#### Input records ####
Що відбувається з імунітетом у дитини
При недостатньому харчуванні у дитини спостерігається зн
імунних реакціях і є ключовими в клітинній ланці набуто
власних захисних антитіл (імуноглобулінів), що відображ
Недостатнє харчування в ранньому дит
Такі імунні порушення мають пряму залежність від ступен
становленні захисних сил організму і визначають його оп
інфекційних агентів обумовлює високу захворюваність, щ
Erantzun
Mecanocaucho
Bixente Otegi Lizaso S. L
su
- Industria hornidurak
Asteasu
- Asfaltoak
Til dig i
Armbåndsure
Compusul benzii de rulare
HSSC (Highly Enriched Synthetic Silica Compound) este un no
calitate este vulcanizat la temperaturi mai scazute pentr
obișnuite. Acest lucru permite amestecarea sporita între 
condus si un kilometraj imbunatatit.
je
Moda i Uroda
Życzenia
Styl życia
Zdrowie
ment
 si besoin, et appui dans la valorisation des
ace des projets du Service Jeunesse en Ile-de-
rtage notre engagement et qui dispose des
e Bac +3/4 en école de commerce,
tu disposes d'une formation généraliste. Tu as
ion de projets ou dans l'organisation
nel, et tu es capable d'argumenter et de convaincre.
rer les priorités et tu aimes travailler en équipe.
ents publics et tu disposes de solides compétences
####
#### Input records ####
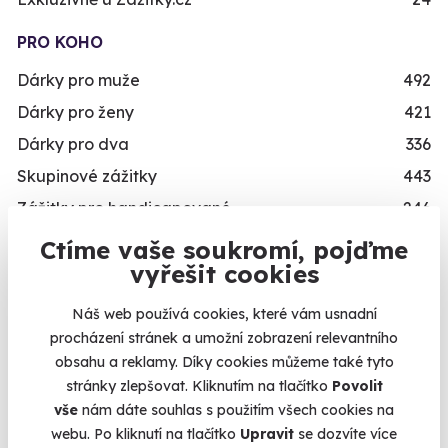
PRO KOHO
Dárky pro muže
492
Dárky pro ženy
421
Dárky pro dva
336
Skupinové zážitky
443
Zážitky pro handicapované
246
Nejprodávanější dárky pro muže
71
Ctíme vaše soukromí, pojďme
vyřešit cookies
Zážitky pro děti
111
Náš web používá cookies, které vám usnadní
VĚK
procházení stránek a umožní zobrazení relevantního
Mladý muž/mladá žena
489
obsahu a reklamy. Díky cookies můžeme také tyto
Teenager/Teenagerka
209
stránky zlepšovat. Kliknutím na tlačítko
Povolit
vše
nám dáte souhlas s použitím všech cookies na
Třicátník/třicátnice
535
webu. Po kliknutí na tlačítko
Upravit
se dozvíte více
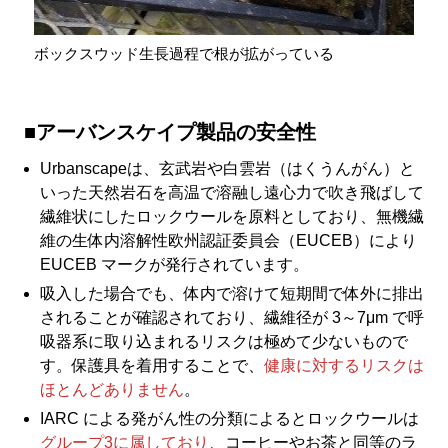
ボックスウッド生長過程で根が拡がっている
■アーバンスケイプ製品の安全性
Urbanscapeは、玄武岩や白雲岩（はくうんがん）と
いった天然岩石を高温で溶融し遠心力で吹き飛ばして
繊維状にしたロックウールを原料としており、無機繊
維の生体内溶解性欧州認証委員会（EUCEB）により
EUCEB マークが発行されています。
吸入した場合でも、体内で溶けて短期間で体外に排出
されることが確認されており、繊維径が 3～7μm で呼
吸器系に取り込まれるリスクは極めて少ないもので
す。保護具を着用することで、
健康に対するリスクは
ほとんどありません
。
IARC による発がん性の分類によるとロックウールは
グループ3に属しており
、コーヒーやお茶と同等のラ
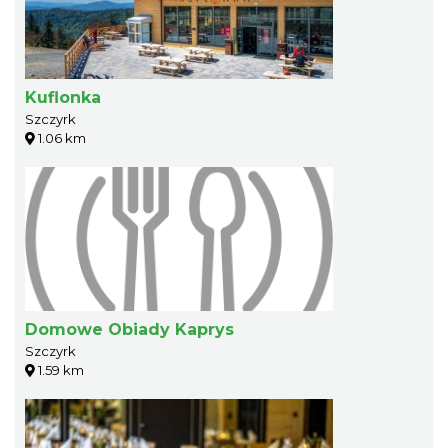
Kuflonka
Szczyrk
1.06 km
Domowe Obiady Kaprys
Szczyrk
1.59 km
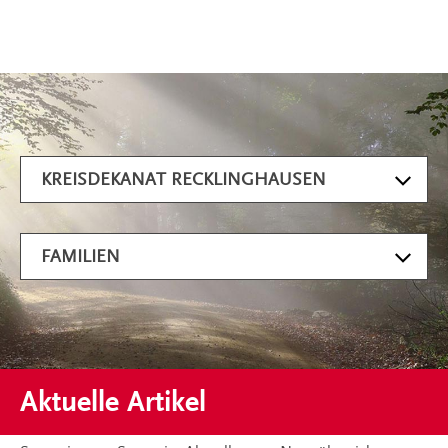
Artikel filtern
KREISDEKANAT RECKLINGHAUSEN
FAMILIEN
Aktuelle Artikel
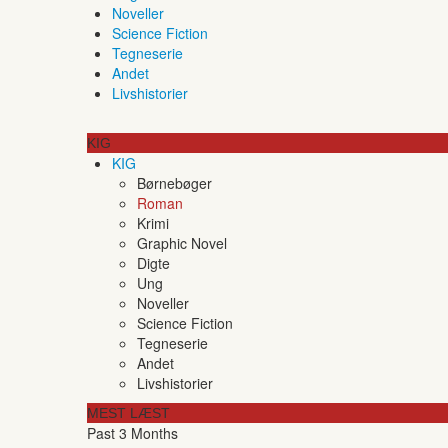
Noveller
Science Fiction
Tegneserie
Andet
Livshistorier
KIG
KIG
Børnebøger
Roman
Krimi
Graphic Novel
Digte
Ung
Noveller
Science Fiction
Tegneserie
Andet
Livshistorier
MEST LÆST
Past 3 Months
####
#### Input records ####
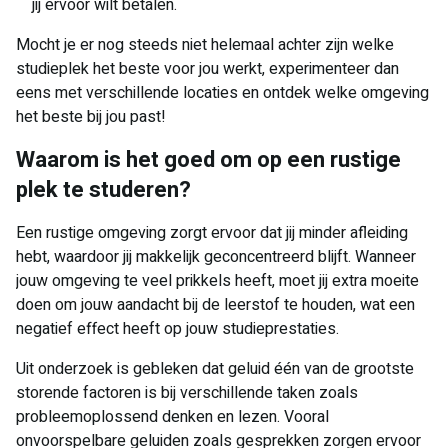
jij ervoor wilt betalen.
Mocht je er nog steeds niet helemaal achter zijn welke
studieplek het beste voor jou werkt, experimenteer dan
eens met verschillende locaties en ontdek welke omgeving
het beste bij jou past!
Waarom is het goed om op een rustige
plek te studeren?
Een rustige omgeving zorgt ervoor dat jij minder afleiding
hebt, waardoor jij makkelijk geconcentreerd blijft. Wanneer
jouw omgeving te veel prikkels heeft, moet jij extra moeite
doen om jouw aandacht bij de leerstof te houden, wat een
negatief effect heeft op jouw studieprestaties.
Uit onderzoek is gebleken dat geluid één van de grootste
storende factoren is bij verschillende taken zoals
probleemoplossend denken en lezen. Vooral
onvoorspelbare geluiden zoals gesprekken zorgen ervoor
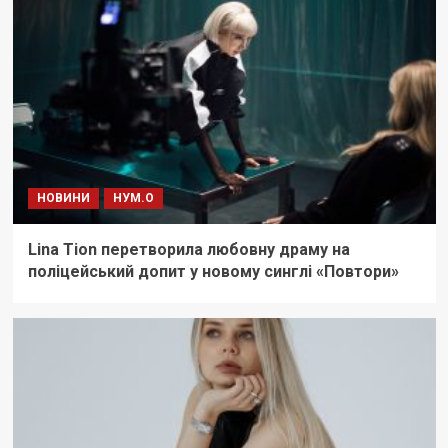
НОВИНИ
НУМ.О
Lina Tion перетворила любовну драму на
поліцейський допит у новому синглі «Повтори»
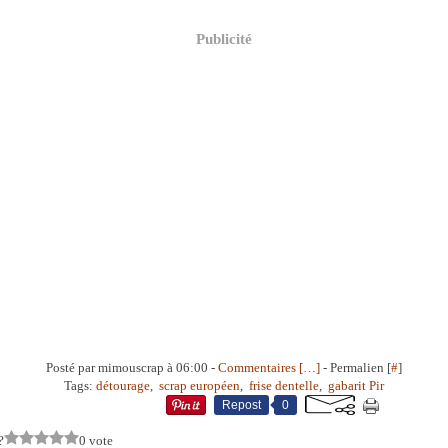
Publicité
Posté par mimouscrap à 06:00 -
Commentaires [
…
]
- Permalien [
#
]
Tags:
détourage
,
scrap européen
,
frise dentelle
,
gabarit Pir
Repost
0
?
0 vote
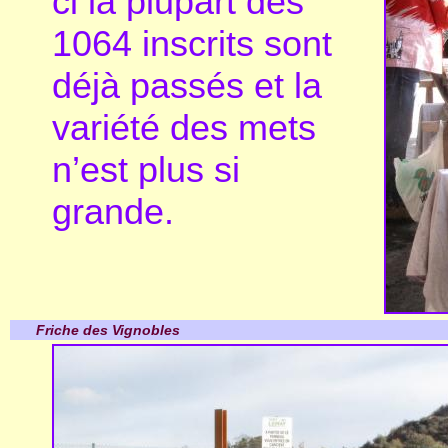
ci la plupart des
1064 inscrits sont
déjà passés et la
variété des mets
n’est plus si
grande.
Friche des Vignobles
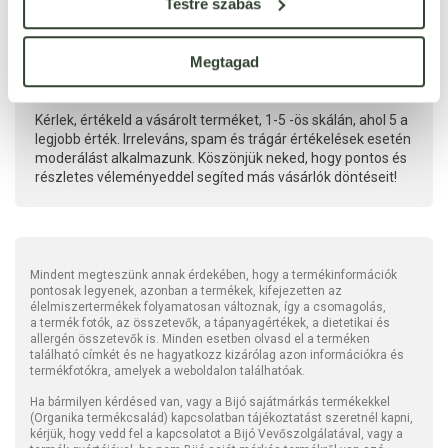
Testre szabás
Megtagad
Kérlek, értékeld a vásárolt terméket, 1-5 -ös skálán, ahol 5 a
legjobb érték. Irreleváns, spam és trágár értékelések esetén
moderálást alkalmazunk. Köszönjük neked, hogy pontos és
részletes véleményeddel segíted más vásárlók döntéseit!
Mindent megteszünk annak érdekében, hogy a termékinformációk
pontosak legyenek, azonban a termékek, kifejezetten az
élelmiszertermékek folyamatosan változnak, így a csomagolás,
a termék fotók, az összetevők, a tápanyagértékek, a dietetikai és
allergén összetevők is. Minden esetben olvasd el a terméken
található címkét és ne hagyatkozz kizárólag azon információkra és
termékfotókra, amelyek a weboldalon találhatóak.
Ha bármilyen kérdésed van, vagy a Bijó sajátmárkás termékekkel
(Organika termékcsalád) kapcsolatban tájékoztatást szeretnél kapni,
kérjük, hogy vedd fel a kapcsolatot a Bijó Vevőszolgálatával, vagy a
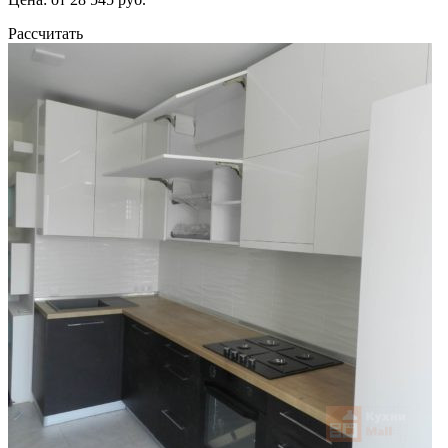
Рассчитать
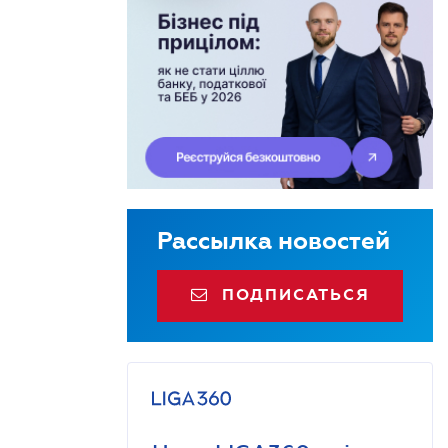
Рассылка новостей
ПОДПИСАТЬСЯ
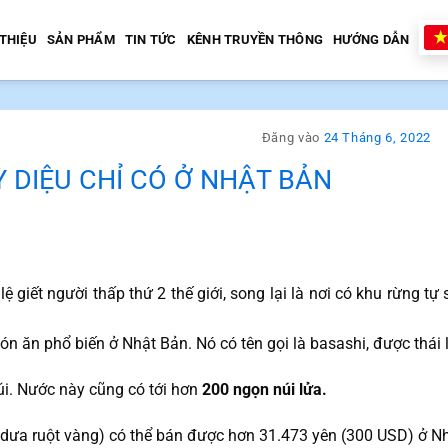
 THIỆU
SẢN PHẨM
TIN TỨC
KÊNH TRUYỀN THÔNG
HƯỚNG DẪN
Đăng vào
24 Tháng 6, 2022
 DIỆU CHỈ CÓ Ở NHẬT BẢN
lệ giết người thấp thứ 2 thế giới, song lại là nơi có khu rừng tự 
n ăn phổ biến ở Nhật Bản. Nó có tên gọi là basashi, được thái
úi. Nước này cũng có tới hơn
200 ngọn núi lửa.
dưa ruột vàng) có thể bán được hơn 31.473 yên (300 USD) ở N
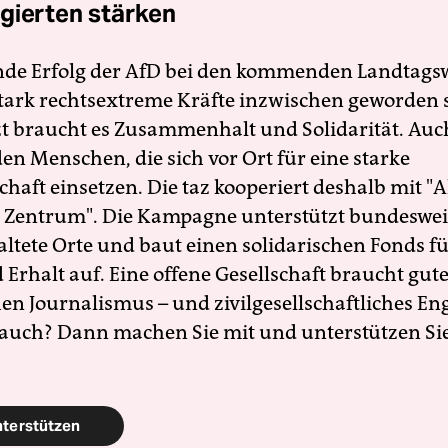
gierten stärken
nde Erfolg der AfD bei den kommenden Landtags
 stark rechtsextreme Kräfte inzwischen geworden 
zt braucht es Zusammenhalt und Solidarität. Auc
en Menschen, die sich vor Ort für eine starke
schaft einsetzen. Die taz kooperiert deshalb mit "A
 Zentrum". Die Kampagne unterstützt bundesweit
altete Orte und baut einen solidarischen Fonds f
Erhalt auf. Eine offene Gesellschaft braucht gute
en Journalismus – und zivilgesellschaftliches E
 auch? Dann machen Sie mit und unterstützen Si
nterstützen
####
### Written task
Taking the entries above, write out exactly each line from the one holding "Dárky pro dva" to the one holding "procházení stránek a", both included, and stop there.

### Task result
Dárky pro dva
336
Skupinové zážitky
443
Zážitky pro handicapované
246
Nejprodávanější dárky pro muže
71
Ctíme vaše soukromí, pojďme
vyřešit cookies
Zážitky pro děti
111
Náš web používá cookies, které vám usnadní
VĚK
procházení stránek a umožní zobrazení relevantního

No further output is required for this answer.